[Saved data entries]
-=-=-
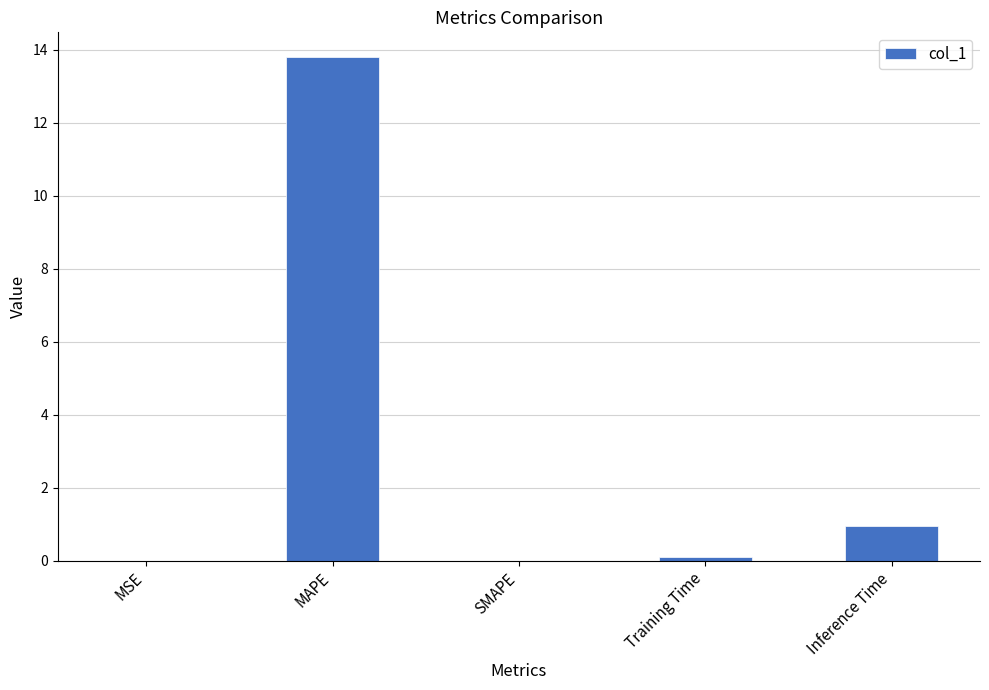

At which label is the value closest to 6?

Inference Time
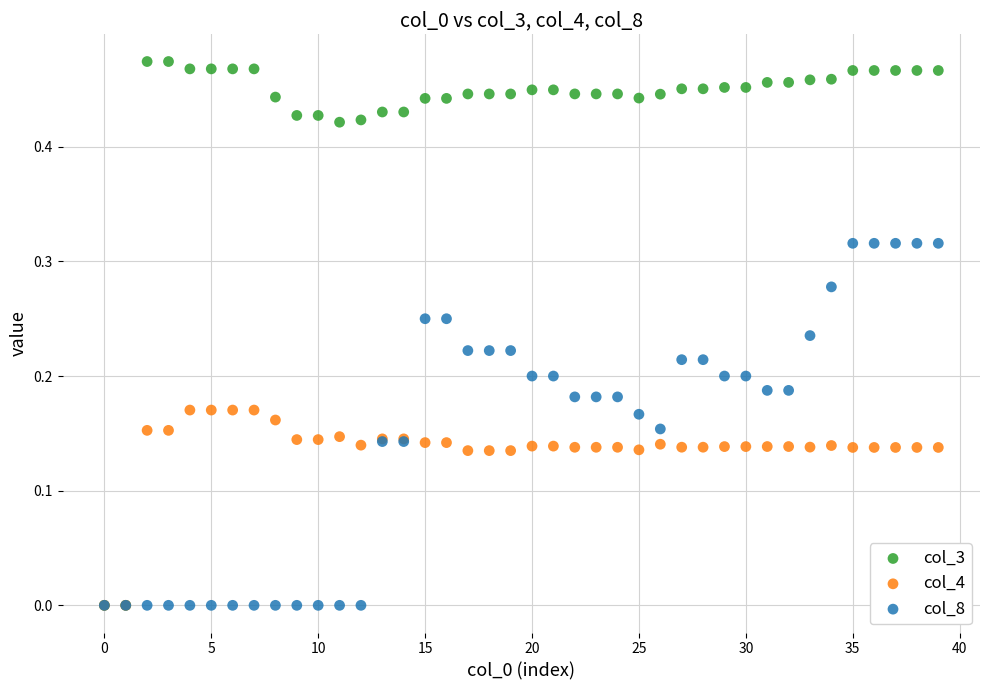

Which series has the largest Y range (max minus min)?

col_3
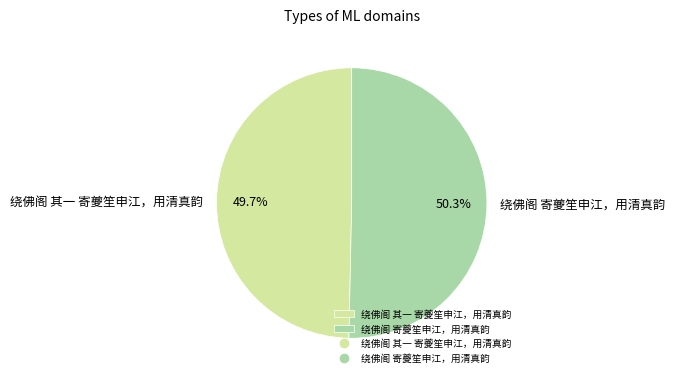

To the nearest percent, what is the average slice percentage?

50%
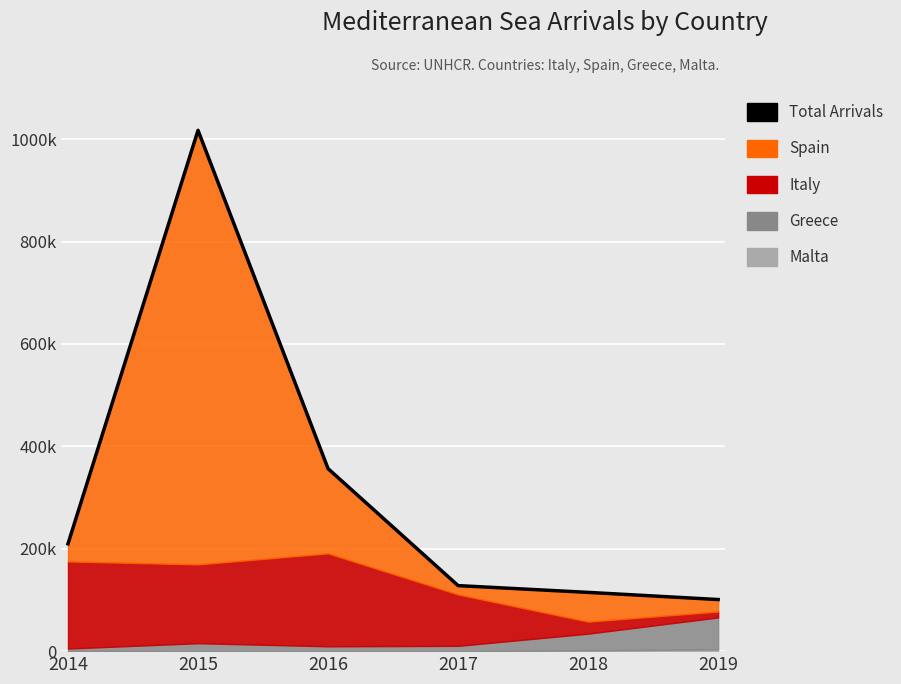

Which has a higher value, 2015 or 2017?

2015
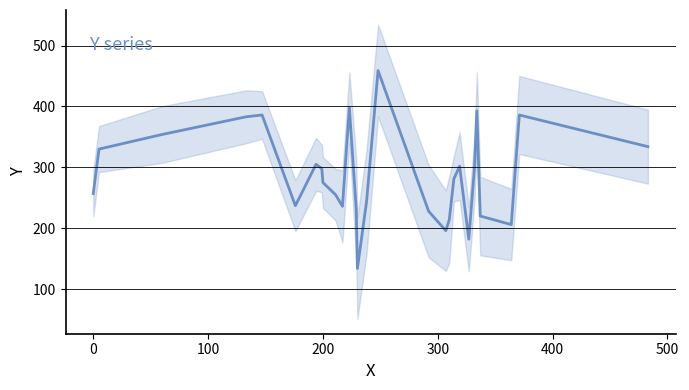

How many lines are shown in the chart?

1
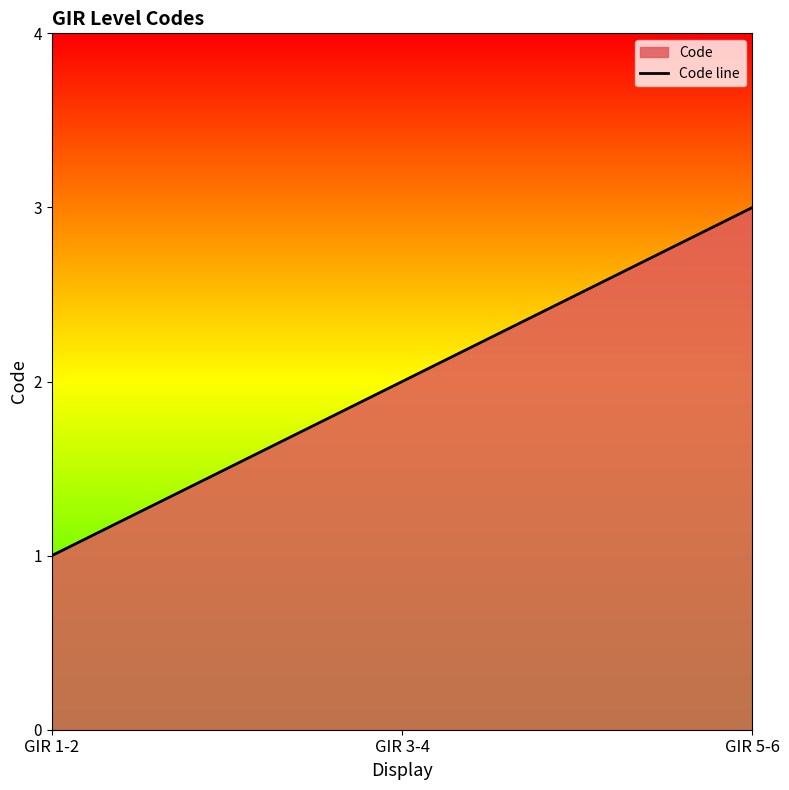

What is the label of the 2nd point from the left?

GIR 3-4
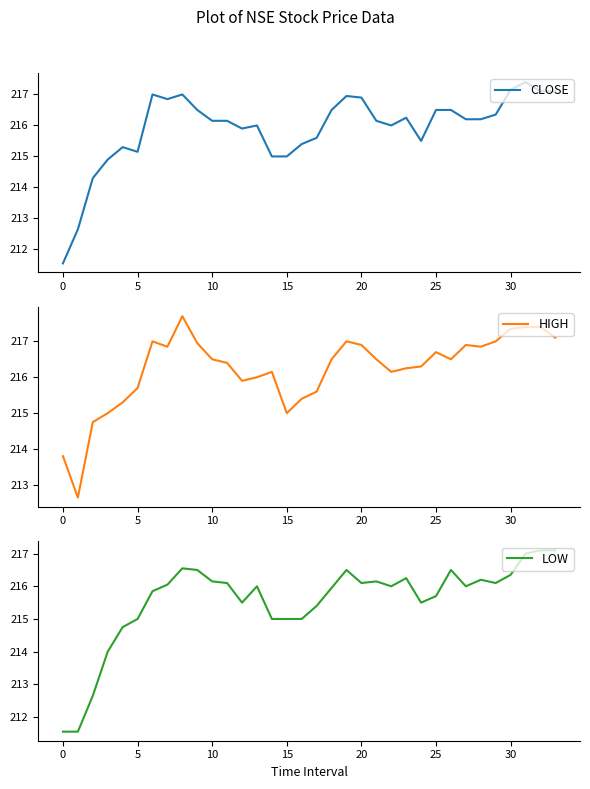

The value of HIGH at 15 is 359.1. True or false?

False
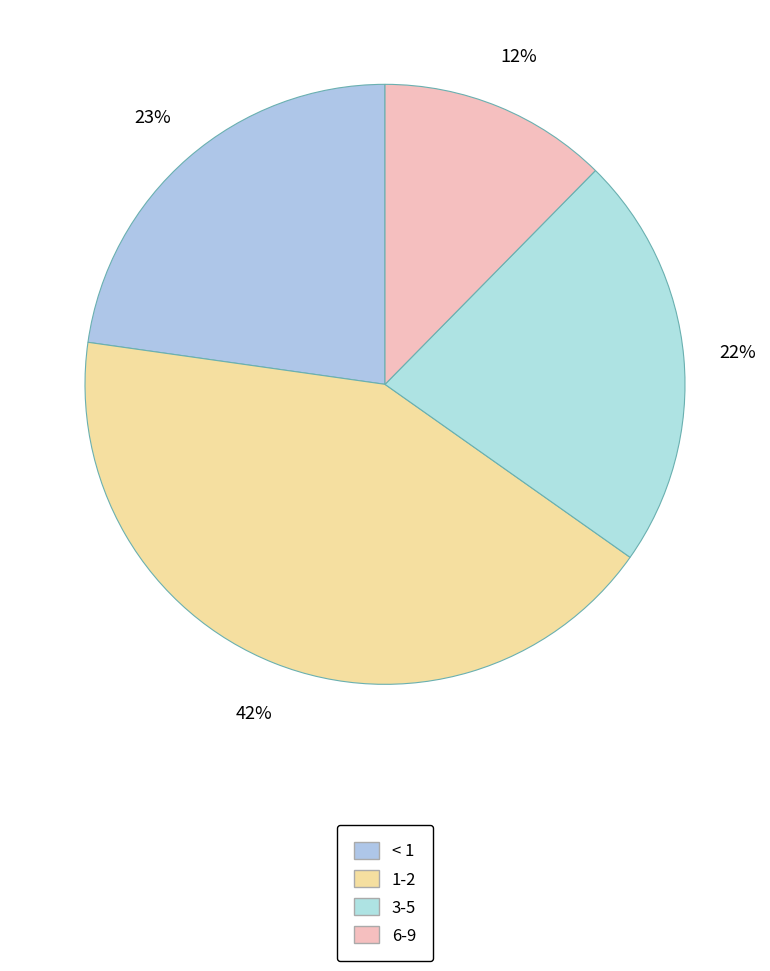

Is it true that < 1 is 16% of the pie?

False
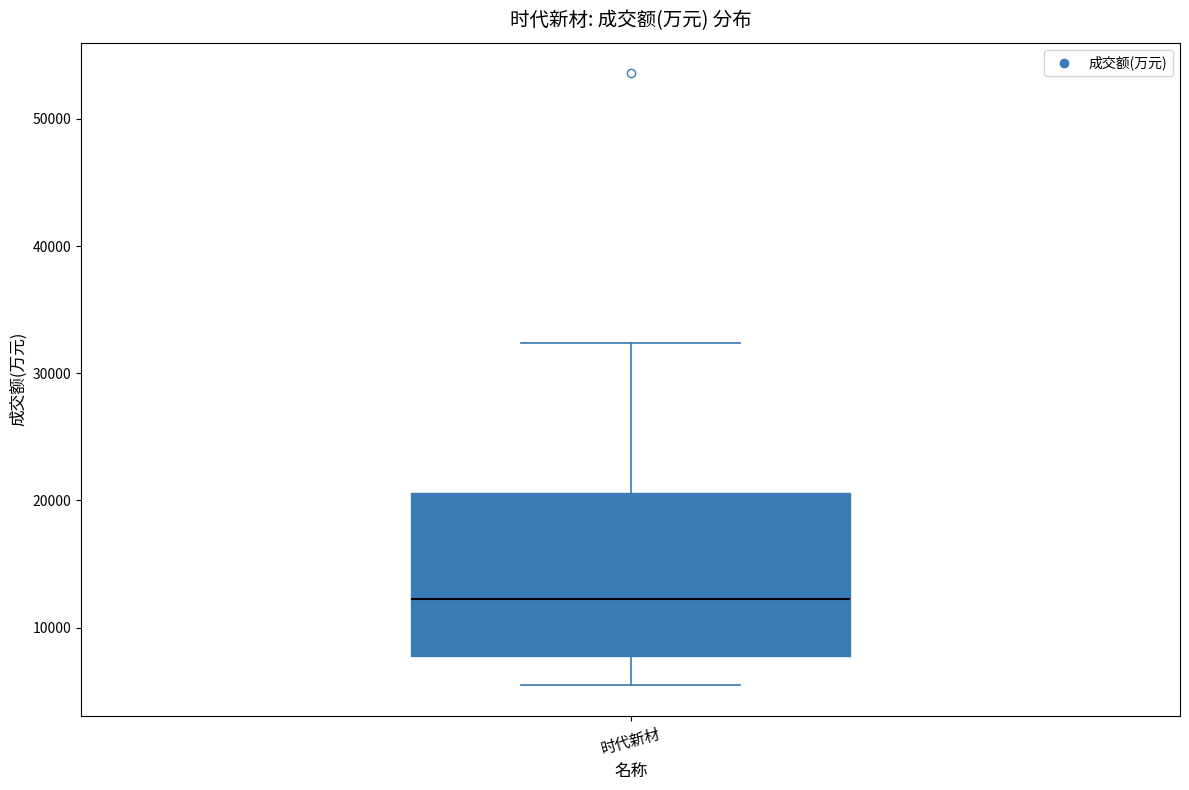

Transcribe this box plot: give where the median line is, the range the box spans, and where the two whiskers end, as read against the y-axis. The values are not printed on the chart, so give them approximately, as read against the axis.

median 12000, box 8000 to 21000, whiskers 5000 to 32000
-=-=-
__Exercise prompt__. Put the lines of the data above into a JSON list of strings, one string per line and no blank lines, covering everything from the line that contains "How many lines are shown in the chart?" through the end of the data, both included. Leave the pictures out of the list.

__Task answer__.
[
  "How many lines are shown in the chart?",
  "1",
  "What is the label of the 2nd point from the left?",
  "GIR 3-4",
  "The value of HIGH at 15 is 359.1. True or false?",
  "False",
  "Is it true that < 1 is 16% of the pie?",
  "False",
  "Transcribe this box plot: give where the median line is, the range the box spans, and where the two whiskers end, as read against the y-axis. The values are not printed on the chart, so give them approximately, as read against the axis.",
  "median 12000, box 8000 to 21000, whiskers 5000 to 32000"
]